OS's and configs I've tried:
- Proxmox: boots into the above fatal PCIe error.
- Ubuntu 22.04 Desktop: boots into the above fatal PCIe error.
- Ubuntu 16.04.7 Desktop: installer can't boot; kernel panic and PCI13120 error on the front panel screen.
- Arch installer v20220701: boots into the above fatal PCIe error.
- Arch was the fastest to boot so I also tried it these PCI kernel options (none of them booted successfully): conf1, conf2, nommconf, noearly.
- FreeBSD 13.1 installs and boots successfully. All disks connected to the HBA appear. I didn't try much else with FreeBSD but it seems to work.
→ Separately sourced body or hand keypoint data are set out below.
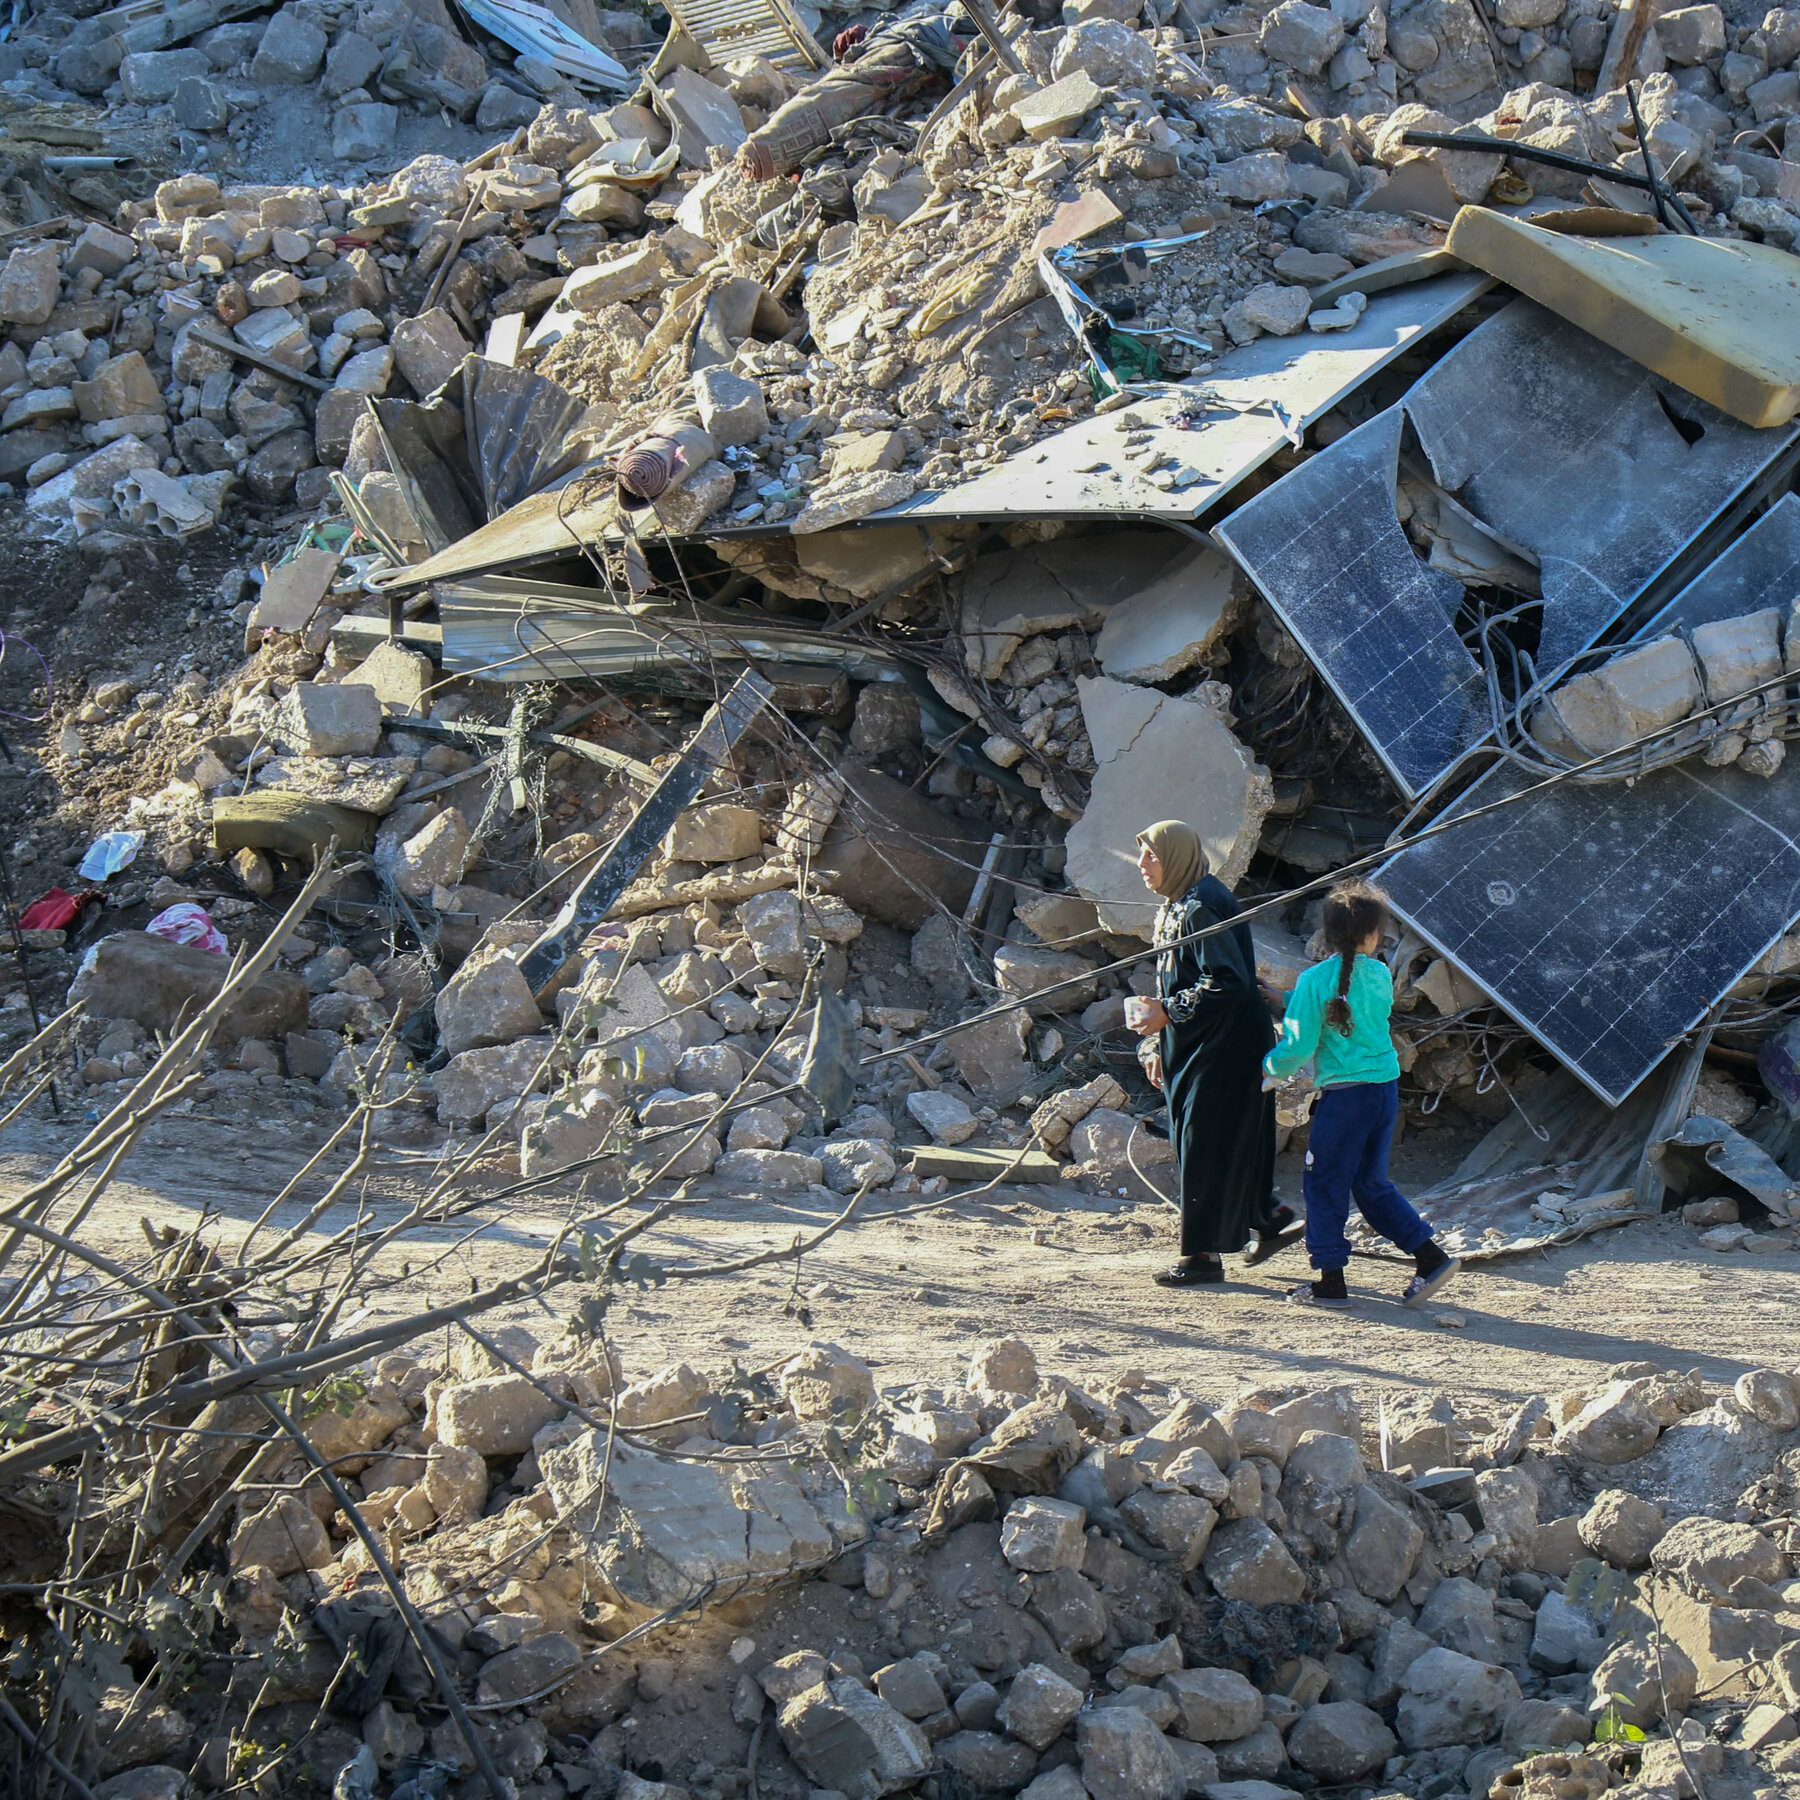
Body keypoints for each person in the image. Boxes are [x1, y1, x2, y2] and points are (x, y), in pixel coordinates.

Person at [1263, 879, 1460, 1308]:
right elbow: (1349, 1004)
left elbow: (1298, 1045)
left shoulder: (1316, 980)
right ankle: (1430, 1257)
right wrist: (1292, 998)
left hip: (1344, 1099)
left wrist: (1268, 1069)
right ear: (1374, 933)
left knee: (1324, 1184)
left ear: (1327, 934)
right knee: (1370, 1183)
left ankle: (1330, 1281)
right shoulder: (1378, 975)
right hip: (1382, 1092)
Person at [1125, 820, 1295, 1287]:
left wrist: (1168, 1013)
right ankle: (1270, 1218)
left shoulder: (1202, 906)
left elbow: (1228, 983)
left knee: (1203, 1146)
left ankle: (1202, 1256)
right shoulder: (1183, 901)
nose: (1142, 865)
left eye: (1151, 856)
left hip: (1224, 1048)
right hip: (1201, 1044)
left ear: (1176, 857)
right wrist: (1162, 1038)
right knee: (1217, 1141)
I think that FreeBSD working demonstrates that the server and card are both working and compatible. Now the question is, what's different between how FreeBSD and Linux handle PCI? What other dials do I have to tweak Linux's PCI behavior? In general, how do I proceed debugging this problem?
 

vl1969

Active Member
Feb 5, 2014
634
76
28
The reason is , that dell r720 is very picky about what controller is supports. I had a chance to get 2 r720 and r730 for almost free,a few years back and pass it on it specifically do to the hba support on Linux.
Even with windows you may have an issue with some cards.
OP needs to find a Dell PERC cards compatible with those machines, but if flashed to IT mode they too may be problematic, maybe not as bad but still...

It's a Dell thing.

PS.. try finding a manual for the server and check what slot you should plug the hba into. Sometimes it also makes a difference
 

vl1969

Active Member
Feb 5, 2014
634
76
28
According to my research it should work. OP should find a flashed Dell PERC hba. I have seen a few on eBay. Something like flashed h310 or h710
 

octogonapus

New Member
Jul 8, 2022
3
0
1
I did end up giving up and grabbing a Dell PERC H810. Flashed it to LSI FW. It's a shame but probably not worth spending the time to debug why Linux is unhappy when FreeBSD works just fine.